Tony Davidow has questioned whether the traditional 60-40 split is the best way to construct a portfolio for a while, and he just might have found the environment to prove him right.

“Modern portfolio theory has served us well for decades and decades, but I think we have to be honest and acknowledge there are some limitations,” said the CEO and founder of T. Davidow Consulting, a New York-based advisor to financial advisors, and author of “Goals-Based Investing: A Visionary Framework for Wealth Management.”

The two primary limitations, he continued, are the underlying premise that investors rationally will always select the optimal portfolio and the fact that investors use data selected from the past to try to predict the future.

“In this environment in particular, if we use stale data with bad inputs we’re going to have bad outcomes for our clients,” he said at Investments & Wealth Institute’s ACE Academy 2022 in Nashville, Tenn., earlier this month. “We were very fortunate. We had an easy run from 2009 to 2020. Let’s celebrate that. The next 10 years are not going to be anywhere near as easy, so we’re going to need a different playbook.”

But rather than be dismayed, he said he thinks it’s a great time for financial advisors because individuals who have gone it alone are going to learn that the “cookie-cutter robo-offering isn’t going to get them where they need to be.”

The environment that will drive new clients to advisors includes the usual suspects—the S&P 500’s historic 10.2% return whittled down to a predicted 4% to 5%, still-low fixed income yields, corrosive inflation and geo-political shocks that most likely are not over. And where financial advisors can add value, Davidow said, is in the less-common realm of alternative investments, which slowly have become more accessible but still are relatively complex compared with buying stock.

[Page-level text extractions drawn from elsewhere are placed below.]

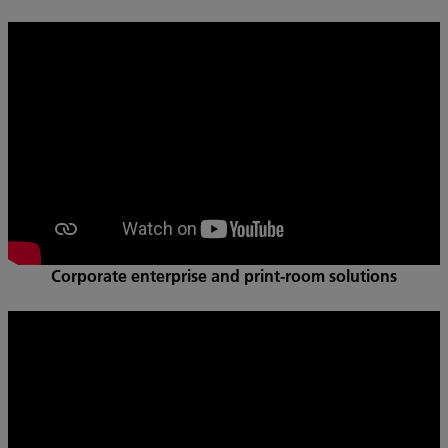
Corporate enterprise and print-room solutions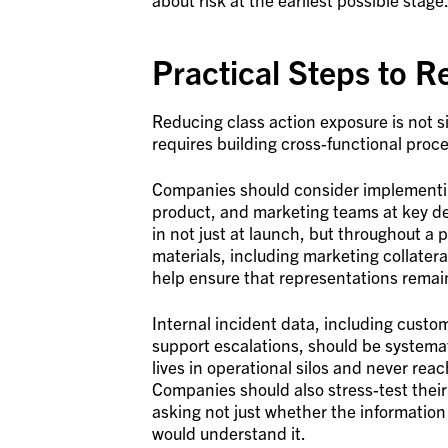
Practical Steps to R
Reducing class action exposure is not s
requires building cross-functional process
Companies should consider implementing
product, and marketing teams at key de
in not just at launch, but throughout a p
materials, including marketing collater
help ensure that representations remai
Internal incident data, including custo
support escalations, should be systematic
lives in operational silos and never rea
Companies should also stress-test their
asking not just whether the informatio
would understand it.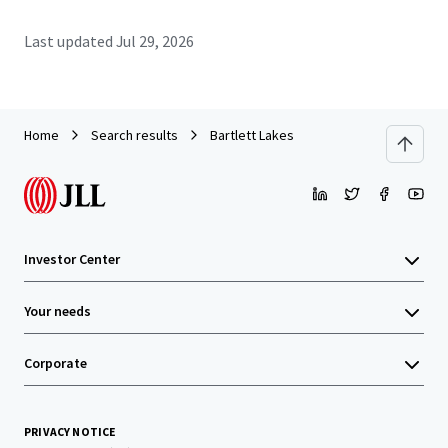
Last updated
Jul 29, 2026
Home
Search results
Bartlett Lakes
Investor Center
Your needs
Corporate
PRIVACY NOTICE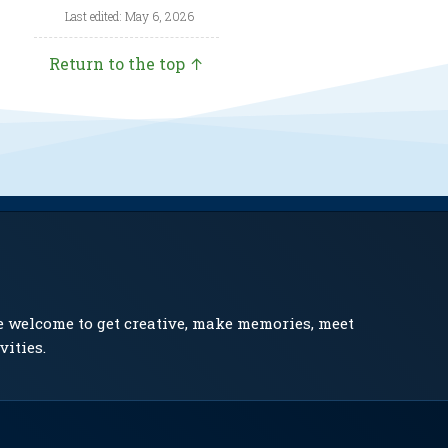
Last edited: May 6, 2026
Return to the top ↑
e welcome to get creative, make memories, meet
vities.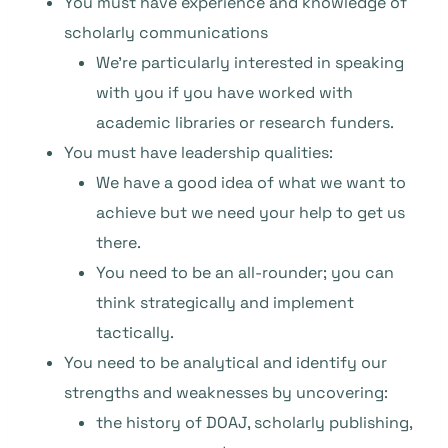
You must have experience and knowledge of
scholarly communications
We’re particularly interested in speaking
with you if you have worked with
academic libraries or research funders.
You must have leadership qualities:
We have a good idea of what we want to
achieve but we need your help to get us
there.
You need to be an all-rounder; you can
think strategically and implement
tactically.
You need to be analytical and identify our
strengths and weaknesses by uncovering:
the history of DOAJ, scholarly publishing,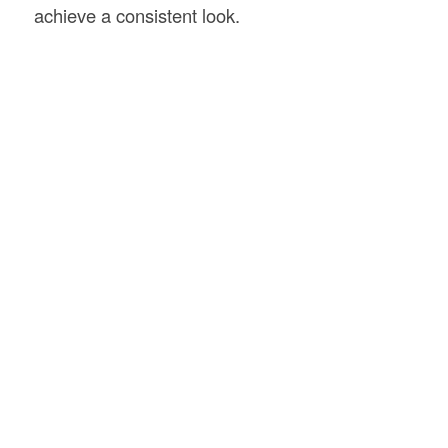
achieve a consistent look.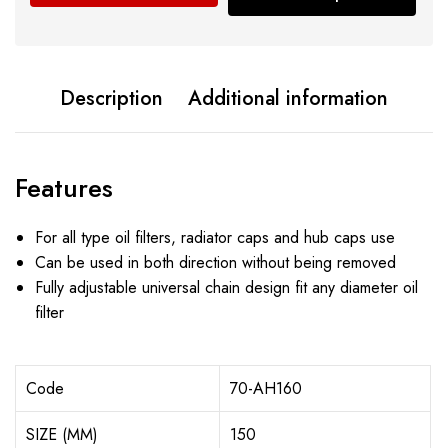
Description
Additional information
Features
For all type oil filters, radiator caps and hub caps use
Can be used in both direction without being removed
Fully adjustable universal chain design fit any diameter oil
filter
Code
70-AH160
SIZE (MM)
150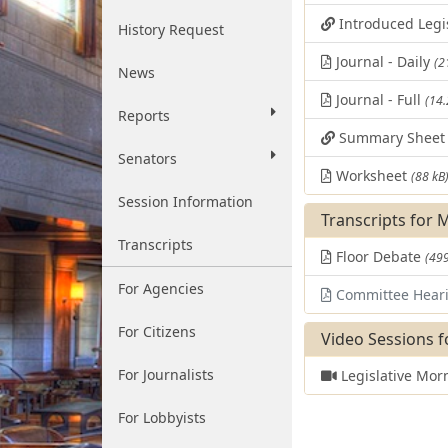
Introduced Legi
History Request
Journal - Daily
(2
News
Journal - Full
(14
Reports
Summary Shee
Senators
Worksheet
(88 kB
Session Information
Transcripts for 
Transcripts
Floor Debate
(499
For Agencies
Committee Hear
For Citizens
Video Sessions f
For Journalists
Legislative Mor
For Lobbyists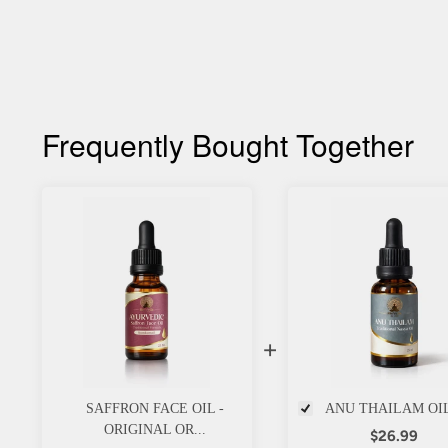
Frequently Bought Together
+
SAFFRON FACE OIL -
ANU THAILAM OI
ORIGINAL OR...
$26.99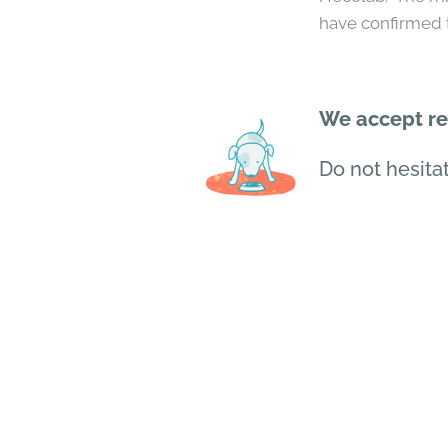
have confirmed t
We accept res
Do not hesitat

Part of the appeal of private equity, private credit and real assets (real estate in particular), he said, is that they’re unique asset classes. Private equity, for example, historically has delivered a 300- to 500-basis-point illiquidity premium. Private credit’s performance has been similar and also has an income kicker. And real estate provides a hedge to inflation, picks up some incremental yield and provides a return.

“Those tools are the tools we need in this environment today. It doesn’t mean we discard everything else we’ve learned, like the value of diversification in portfolios,” he said. “But we need to expand the toolbox. We need different tools, and we need more multipurpose tools.”

The question of why someone should add one of the categories that makes up alternative investments to their portfolio can only be answered in relation to the client’s overall goals, he advised. In short, private equity offers the potential for higher returns, private credit can provide alternative sources of income, and real assets offer portfolio diversification and inflation protection.

And now, given that the public has new access to more kinds of alternatives investing, these can be those multipurpose tools that previously were unavailable to everyone except the most wealthy of clients, he said, adding that when he looks at investors who have had access, like institutions and family offices, what he sees are investors who are heavily invested in alternatives, sometimes to a point where this asset class represents 75% of a portfolio.

“They actually have very low allocations to public markets because the public markets are inefficient and, at this point in time, a bit expensive,” Davidow explained. He cautioned that he does not advocate advisors imitate institutions, but getting their clients closer to the 10% allocation that a Cerulli study indicated was optimal, as opposed to the 2% current reality, would be a reasonable objective.

The biggest challenge, he said, is finding the right private market managers, because the difference between the best and the worst managers in global equities is just 300 basis points, whereas in global private equity it’s 2000 basis points.

“What’s really nice about it is you’re now in a position where you can access Blackstone, KKR, Hamilton Lane, and other world class managers,” he said. “These aren’t just people trying it out. These are people who have been running money this way for quite some time.”

Advisors should follow a common-sense checklist, he said, when looking at alternative investments for clients:

For example, while interval funds and tender-offer funds seem very similar, including a typical $25,000 minimum investment, there is one very important distinction, and that is that interval funds provide liquidity quarterly, while tender-offer funds provide liquidity quarterly at the discretion of the board.

“I would argue these two structures have helped democratize alternative investments, and in a much better structure than first-generation liquid alternatives,” he said. “Interval funds have changed over time to reflect these opportunities. Prior to 2008, they mainly were bank-loan structures with very expensive fees. And now what we see are the underlying strategies have gravitated to private markets because of the illiquidity built into them.”

Because of the illiquid nature of alternative investments, advisors should not expect to be rebalancing a private market portfolio, or making tactical calls within it. But other than that, Davidow said, advisors should follow the same process they use for allocation and monitoring throughout a client’s portfolio.